Project Euler Problem 869

Solution

Answer: 14.97696693

Let the set of primes $\le N$ be $P_N$, and let $\pi(N)=|P_N|$.

The game proceeds from the least significant bit (LSB) upward. After each guess:

You learn whether the guess was correct.
You learn whether the number ended.

Because the bit alphabet is only ${0,1}$, if a guess is wrong, the actual bit is immediately deduced.
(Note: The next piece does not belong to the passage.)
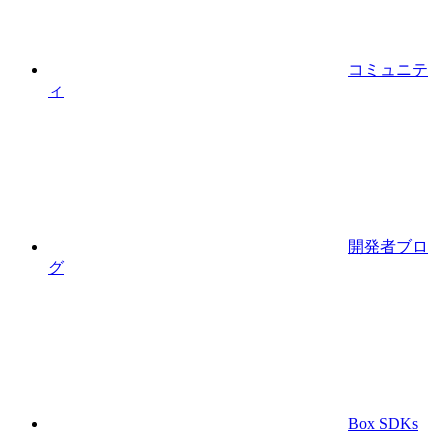
コミュニテ
ィ
開発者ブロ
グ
Box SDKs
Thus after every round the player knows the exact bit that occurred and hence the exact prefix (from the LSB side) of the prime.
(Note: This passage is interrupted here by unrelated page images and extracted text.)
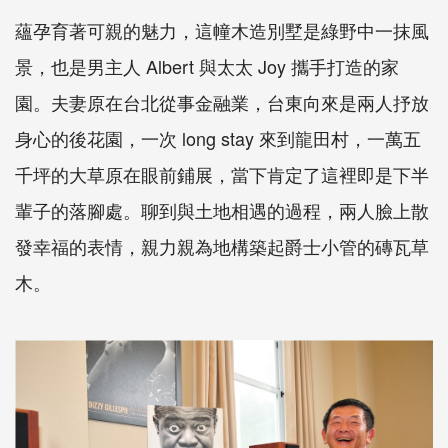
蘊孕育著可親的魅力，這幢木造別墅是綠野中一抹風
景，也是男主人 Albert 與太太 Joy 攜手打造的家
園。夫妻原在台北從事金融業，台東向來是兩人抒放
身心的後花園，一次 long stay 來到龍田村，一萬五
千坪的大草原在眼前鋪展，當下肯定了這裡即是下半
輩子的落腳處。聊到與土地相遇的過程，兩人臉上散
發幸福的表情，親力親為地構築起爵士小管的磚瓦草
木。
Therefore the optimal strategy is greedy at every state:

At a given known suffix/prefix state, guess whichever next bit (0 or 1) is more common among remaining candidate primes.

This turns the problem into a binary trie over the primes written from LSB to MSB.

For any trie node $v$:

let $c_0(v)$ = number of candidate primes whose next bit is 0,
let $c_1(v)$ = number of candidate primes whose next bit is 1.

At node $v$, the optimal expected score contribution is simply

$$\max(c_0(v),c_1(v))$$

weighted by $1/\pi(N)$, since each prime is equally likely.

Hence

$$E(N) = \frac{1}{\pi(N)} \sum_{v} \max(c_0(v),c_1(v)),$$

where the sum runs over all reachable trie states.

Using an efficient prime sieve up to $10^8$ and aggregating suffix counts by bit-length gives:

$$E(10^8)=14.976966927639143\ldots$$

Rounded to eight decimal places:

Answer: 14.97696693